Potential Therapy, Anavex 2-73, Shows Ability to Protect Neurons and Promote Myelin in Early Tests
Anavex Life Sciences‘ investigational therapy Anavex 2-73 (blarcamesine) showed an ability to protect, repair, and induce the formation of oligodendrocytes — the cells that produce the protective myelin layer around neurons — in early cell testing, researchers reported.
These findings, which further establish the therapy’s potential as a treatment for multiple sclerosis (MS), were described in the study “Sigma-1 receptor agonists as potential protective therapies in multiple sclerosis” published in the Journal of Neuroimmunology.
MS, a neurodegenerative disease, is characterized by the loss of myelin (demyelination) — the protective fatty layer surrounding nerve cells— as well as inflammation and the loss of oligodendrocytes.
Oligodendrocytes are the cells responsible for producing myelin in the central nervous system (CNS). MS is marked both by the loss of myelin and defective remyelination, a process that involves the increased proliferation of oligodendrocyte precursor cells (OPCs) and their maturation into myelin-producing oligodendrocytes.
While effective disease-modifying therapies (DMTs) are known to slow MS progression, they can have significant side effects and patients can still experience disease worsening.
“Thus, additional therapies are needed to provide direct protection to CNS cells like OL [oligodendrocytes], OPC, and neurons as well as to support or induce reparative processes,” the researchers wrote.

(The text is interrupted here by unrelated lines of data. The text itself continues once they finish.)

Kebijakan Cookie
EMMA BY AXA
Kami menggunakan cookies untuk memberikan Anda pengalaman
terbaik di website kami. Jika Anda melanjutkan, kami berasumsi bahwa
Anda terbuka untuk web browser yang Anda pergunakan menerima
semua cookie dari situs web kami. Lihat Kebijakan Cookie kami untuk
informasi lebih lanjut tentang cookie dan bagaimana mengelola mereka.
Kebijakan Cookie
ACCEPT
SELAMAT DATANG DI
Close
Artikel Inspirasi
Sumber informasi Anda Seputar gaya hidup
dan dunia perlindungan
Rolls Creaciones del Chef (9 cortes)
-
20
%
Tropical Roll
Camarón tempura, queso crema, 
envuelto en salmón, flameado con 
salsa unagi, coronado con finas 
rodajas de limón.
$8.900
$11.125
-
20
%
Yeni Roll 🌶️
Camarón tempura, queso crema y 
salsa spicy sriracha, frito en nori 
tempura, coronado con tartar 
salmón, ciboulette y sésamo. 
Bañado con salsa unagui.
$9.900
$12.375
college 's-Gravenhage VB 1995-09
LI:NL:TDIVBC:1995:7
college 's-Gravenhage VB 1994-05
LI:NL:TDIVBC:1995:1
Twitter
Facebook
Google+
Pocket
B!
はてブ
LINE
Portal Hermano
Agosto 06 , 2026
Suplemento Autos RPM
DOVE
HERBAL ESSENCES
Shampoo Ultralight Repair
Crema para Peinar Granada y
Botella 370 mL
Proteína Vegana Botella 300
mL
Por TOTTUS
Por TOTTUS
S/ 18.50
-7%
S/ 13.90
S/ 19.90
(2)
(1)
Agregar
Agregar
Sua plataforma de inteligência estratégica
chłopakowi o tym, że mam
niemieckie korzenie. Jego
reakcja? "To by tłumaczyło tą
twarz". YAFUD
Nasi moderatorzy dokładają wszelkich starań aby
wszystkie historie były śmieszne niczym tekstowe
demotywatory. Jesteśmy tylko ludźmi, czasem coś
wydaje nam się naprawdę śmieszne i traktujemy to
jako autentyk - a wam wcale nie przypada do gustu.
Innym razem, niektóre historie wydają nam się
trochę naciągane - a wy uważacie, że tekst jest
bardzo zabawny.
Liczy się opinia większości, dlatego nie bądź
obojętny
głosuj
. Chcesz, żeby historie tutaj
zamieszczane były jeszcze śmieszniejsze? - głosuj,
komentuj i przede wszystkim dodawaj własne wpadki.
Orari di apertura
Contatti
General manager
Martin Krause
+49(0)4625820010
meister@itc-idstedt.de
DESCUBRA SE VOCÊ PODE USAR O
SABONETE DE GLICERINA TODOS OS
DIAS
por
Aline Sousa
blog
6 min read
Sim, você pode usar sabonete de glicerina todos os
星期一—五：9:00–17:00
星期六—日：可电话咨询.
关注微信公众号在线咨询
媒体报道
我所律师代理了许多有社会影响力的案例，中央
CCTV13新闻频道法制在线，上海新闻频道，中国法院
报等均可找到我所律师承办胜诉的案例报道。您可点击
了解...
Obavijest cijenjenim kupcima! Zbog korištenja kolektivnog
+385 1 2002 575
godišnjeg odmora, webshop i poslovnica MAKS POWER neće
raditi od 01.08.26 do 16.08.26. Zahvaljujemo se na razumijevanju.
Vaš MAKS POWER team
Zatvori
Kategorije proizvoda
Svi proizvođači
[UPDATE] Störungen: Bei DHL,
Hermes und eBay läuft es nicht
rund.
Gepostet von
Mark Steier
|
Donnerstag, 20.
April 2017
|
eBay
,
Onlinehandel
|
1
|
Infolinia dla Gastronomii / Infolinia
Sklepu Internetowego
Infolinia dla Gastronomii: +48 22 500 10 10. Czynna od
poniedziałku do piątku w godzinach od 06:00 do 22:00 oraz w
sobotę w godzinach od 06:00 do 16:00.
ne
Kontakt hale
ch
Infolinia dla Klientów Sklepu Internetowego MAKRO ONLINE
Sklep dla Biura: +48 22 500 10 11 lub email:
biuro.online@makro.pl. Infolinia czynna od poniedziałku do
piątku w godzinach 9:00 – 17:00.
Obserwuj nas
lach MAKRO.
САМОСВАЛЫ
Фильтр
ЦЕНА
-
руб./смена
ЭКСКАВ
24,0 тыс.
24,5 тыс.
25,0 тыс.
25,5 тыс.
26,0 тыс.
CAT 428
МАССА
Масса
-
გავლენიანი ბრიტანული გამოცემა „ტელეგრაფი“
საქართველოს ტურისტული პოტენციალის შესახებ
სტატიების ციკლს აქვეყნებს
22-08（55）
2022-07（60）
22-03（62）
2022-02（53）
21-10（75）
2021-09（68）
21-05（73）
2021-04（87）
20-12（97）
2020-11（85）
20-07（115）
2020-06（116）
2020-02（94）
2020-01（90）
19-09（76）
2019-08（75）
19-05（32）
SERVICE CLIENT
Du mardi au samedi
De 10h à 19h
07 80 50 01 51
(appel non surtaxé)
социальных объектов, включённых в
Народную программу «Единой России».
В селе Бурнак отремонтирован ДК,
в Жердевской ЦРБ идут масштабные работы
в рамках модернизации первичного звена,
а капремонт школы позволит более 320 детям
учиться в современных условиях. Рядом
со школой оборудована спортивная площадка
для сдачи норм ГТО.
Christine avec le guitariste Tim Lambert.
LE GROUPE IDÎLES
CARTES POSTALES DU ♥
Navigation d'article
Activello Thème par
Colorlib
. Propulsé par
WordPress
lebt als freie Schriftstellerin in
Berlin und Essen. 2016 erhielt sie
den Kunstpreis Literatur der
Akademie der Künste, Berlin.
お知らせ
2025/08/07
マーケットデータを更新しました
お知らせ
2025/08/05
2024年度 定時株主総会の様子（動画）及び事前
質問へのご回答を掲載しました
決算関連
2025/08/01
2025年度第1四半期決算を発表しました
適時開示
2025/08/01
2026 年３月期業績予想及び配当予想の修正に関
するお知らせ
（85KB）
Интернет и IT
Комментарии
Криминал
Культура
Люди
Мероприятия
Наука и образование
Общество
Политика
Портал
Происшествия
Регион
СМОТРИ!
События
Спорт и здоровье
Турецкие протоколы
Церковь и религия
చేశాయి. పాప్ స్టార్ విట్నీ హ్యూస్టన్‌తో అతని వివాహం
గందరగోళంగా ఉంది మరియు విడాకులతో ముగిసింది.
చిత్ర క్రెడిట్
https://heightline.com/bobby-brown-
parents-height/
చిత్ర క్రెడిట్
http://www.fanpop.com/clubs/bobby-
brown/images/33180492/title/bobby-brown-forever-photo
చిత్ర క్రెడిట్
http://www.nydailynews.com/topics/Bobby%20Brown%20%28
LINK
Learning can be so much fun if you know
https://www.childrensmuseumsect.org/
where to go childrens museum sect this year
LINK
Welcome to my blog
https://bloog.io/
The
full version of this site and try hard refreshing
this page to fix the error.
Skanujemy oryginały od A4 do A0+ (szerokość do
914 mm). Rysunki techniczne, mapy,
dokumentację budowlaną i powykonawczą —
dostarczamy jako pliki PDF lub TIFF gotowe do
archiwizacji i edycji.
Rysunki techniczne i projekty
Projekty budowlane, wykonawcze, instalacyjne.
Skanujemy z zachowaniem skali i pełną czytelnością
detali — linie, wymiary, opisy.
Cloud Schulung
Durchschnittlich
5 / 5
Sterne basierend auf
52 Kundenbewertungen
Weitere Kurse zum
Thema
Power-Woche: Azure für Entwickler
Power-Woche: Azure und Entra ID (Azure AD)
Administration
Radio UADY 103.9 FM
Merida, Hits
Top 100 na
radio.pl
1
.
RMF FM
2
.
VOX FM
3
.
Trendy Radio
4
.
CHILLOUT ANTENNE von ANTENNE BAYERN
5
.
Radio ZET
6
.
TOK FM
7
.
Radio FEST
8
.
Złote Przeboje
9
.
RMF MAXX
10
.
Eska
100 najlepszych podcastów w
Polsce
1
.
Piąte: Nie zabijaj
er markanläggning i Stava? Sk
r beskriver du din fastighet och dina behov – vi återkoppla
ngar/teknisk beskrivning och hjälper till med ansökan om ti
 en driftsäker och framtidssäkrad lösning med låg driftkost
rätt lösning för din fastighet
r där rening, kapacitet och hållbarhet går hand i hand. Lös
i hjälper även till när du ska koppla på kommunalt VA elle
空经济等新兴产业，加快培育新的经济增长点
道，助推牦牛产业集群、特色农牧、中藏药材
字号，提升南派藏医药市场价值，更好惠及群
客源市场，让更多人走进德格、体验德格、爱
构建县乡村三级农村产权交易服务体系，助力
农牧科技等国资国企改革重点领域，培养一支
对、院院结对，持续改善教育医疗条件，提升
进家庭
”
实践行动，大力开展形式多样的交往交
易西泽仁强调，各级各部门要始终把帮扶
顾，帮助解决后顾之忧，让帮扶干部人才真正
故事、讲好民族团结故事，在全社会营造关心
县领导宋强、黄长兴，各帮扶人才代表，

Anavex 2-73 is designed to activate the sigma-1 receptor (S1R), which is essential for the proper folding of proteins within nerve cells and to neuroplasticity — the brain’s ability to adapt or form new connections and pathways as, for example, a response to aging or injury. Anavex 2-73 is also thought to decrease a number of harmful events implicated in MS, such as brain inflammation and oxidative stress.
Researchers at Wayne State University School of Medicine assessed Anavex 2-73’s effects in a series of in vitro (outside a living organism; cells in the lab) tests.
They exposed oligodendrocytes to four cytotoxic agents: glutamate (induces neuronal toxicity), staurosporine (induces cell death), H2O2 (induces oxidative stress), and quinolinic acid (induces inflammation). These killed 60% to 70% of mature oligodendrocytes over 24 hours.
These agents were chosen because they represent “several pathogenic [disease-causing] mechanisms underlying white matter damage in MS,” the researchers wrote.
Treatment with Anavex 2-73 was seen to significantly prevent the death of oligodendrocytes caused by all four agents. Furthermore, this protective effect was confirmed to be a direct result of S1R activation.
Researchers also found that these protective effects extended to OPCs, the precursor cells of oligodendrocytes. Anavex 2-73’s use also increased the rate of OPC proliferation by nearly three times, to 46% compared to 16% in cell cultures not given this therapy.
Anavex 2-73, however, did not speed the maturation of OPCs into oligodendrocytes, but there was a trend into that direction, the researchers reported.
Importantly, Anavex 2-73 also protected neurons from the toxicity induced by the four agents tested.
“A unique feature of Anavex 2-73 (blarcamesine), compared to another sigma-1 receptor agonist we studied [dextromethorphan], is that while these molecules increase proliferation of oligodendrocyte precursor cells (OPCs), Anavex 2-73 (blarcamesine) does not inhibit the maturation of these OPCs to oligodendrocytes,” Robert P. Lisak, MD, a professor at Wayne State University School of Medicine and lead author of the study, said in an Anavex press release.
“This is an important feature since OPCs can replace lost OLs [oligodendrocytes] by maturing into new potential myelin-producing cells. In other words, Anavex 2-73 (blarcamesine) might promote remyelination by both providing more OPCs and not delaying their maturation into mature OLs,” Lisak added.
“Further data also demonstrates that Anavex 2-73 (blarcamesine) provides protection for OLs, OPCs, as well as central nervous system neurons in addition to helping repair.”
Christopher U. Missling, PhD, president and CEO of Anavex, concluded: “MS is a lifelong disease that has a significant impact on the people affected and their caregivers. We are encouraged by these findings providing additional evidence for the neuroprotective and neurorestorative effects of Anavex 2-73 (blarcamesine), as well as further expanding its potential application.”
The U.S. Patent and Trademark Office recently issued a patent the therapeutic methods based on Anavex 2-73 for the treatment of several neurodegenerative and neurodevelopmental conditions, including MS.